* _Tâche 1_
Répondez aux questions suivantes sur l'extrait cité, qui traite des idéologies à gauche :
(a) Combien de courants de pensée se disputent l'hégémonie intellectuelle à gauche, et quels noms leur sont donnés ?
(b) Par quel adjectif le courant du vétéran est-il qualifié ?
(c) À quels concepts le vétéran conserve-t-il un attachement fort ?

* _Extrait cité_
◆ ◆ ◆ ◆

Wargame idéologique à gauche

Soyons clair : derrière l’expression « wargame idéologique », je n’entends pas ici les hommes ni les femmes politiques qui s’étripent pour une place au soleil médiatique. Ce ne sont pas non plus les partis dans leurs luttes internes ou externes qui m’intéressent dans ce billet, ou alors à la diagonale de leurs idées… quand ils en ont.

– Bon, ok, mais alors de quoi ça va parler ?!
– D’un truc qui me tient drôlement à cœur : les idéologies.

J’ai déjà écrit combien il est urgent de « réidéologiser » le politique, de réintroduire de la pensée, de s’équiper d’un outillage intellectuel solide et de favoriser la confrontation d’idées différentes. Si la plupart des partis, à gauche comme à droite, présentent, hélas !, un électroencéphalogramme plat, cela ne signifie pas pour autant que tout se résume à un champ de ruine intellectuel.
J’examinerai le cas de la droite plus tard, pour l’instant, observons ce qui se passe à gauche. Ou du moins du côté de ceux qui se définissent comme « de gauche ».

Loin de moi l’idée de construire une nouvelle typologie des gauches : d’autres le font très bien[1]. Je préfère aborder la question différemment, en esquissant le paysage actuel des courants de pensée qui s’affrontent pour la domination intellectuelle au sein de la gauche.

Aujourd’hui, j’ai l’impression que trois courants ou familles de pensée se disputent cette hégémonie, que j’appellerai pour faire simple : le champion en titre, l’outsider et le vétéran.

Évidemment, ces idéologies sont portées par des individus : on n’a jamais vu une idée sortir sur ses petites jambes acheter ses croissants le dimanche matin.
Et évidemment, il y en a d’autres. Je ne prétends pas à l’exhaustivité.
Mais si je choisis ces trois visions du monde, ces trois imaginaires collectifs, ces trois constructions intellectuelles plus ou moins cohérentes (leurs ambiguïtés sont aussi intéressantes que leurs structurations), c’est parce que je pense que leur combat actuel va largement déterminer l’évolution du paysage politique français.
Rien que ça ?
Eh oui !

Inspection des troupes, les forces en présence

Le vétéran, c’est le retour sur le ring d’un courant ancien que je qualifierais de républicain.
Sa grille de lecture est politique, voire philosophique.
Des trois, il est sans doute le plus ancré dans l’histoire française : il conserve un attachement fort aux concepts de patrie et de nation, se souvenant que ces valeurs sont historiquement de gauche. Ceux qui ont oublié ce fait têtu et pensent qu’elles appartiennent à l’extrême-droite traitent ainsi volontiers les représentants de ce courant de pensée de « gauche réac’ », d’« archaïques », voire de « crypto-fascistes ».

◆ ◆ ◆ ◆

* _Tâche 2_
Recopiez sans aucune modification la portion des lignes de données qui commence à la ligne contenant « 2024 Onion Corporation » et se termine à la ligne contenant « Recent Posts », ces deux lignes comprises.

◆ ◆ ◆ ◆

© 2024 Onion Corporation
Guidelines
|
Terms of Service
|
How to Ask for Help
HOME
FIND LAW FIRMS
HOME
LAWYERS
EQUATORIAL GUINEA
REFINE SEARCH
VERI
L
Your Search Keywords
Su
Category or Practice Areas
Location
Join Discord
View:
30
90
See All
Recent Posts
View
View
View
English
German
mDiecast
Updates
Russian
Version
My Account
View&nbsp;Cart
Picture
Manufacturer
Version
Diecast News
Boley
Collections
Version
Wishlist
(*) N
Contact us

◆ ◆ ◆ ◆

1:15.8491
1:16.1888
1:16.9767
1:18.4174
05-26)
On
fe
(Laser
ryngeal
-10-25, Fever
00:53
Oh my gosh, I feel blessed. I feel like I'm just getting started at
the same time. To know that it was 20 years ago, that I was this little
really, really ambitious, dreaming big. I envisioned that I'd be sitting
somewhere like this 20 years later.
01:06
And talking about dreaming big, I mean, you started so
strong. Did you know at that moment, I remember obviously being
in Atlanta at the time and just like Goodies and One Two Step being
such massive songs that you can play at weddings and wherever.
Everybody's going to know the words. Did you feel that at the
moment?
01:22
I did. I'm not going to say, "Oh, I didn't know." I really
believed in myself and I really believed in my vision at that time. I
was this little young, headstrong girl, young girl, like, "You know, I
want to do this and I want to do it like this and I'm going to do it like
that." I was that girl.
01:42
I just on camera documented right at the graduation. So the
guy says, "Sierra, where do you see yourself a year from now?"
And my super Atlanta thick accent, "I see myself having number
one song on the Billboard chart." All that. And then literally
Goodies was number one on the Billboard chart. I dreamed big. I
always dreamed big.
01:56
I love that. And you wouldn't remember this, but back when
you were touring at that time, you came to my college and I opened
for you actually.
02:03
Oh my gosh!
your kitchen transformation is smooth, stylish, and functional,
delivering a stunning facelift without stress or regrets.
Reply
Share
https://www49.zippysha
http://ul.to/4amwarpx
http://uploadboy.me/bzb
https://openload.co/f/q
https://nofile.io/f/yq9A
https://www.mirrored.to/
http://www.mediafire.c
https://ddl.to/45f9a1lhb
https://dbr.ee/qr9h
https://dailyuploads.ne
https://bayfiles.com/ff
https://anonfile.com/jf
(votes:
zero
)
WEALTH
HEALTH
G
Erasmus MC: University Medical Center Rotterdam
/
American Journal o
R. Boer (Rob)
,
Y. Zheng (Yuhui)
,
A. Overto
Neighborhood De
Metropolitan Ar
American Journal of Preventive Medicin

◆ ◆ ◆ ◆

* _Résultat 1_
(a) Trois : le champion en titre, l'outsider et le vétéran.
(b) Républicain.
(c) Aux concepts de patrie et de nation.

* _Résultat 2_
© 2024 Onion Corporation
Guidelines
|
Terms of Service
|
How to Ask for Help
HOME
FIND LAW FIRMS
HOME
LAWYERS
EQUATORIAL GUINEA
REFINE SEARCH
VERI
L
Your Search Keywords
Su
Category or Practice Areas
Location
Join Discord
View:
30
90
See All
Recent Posts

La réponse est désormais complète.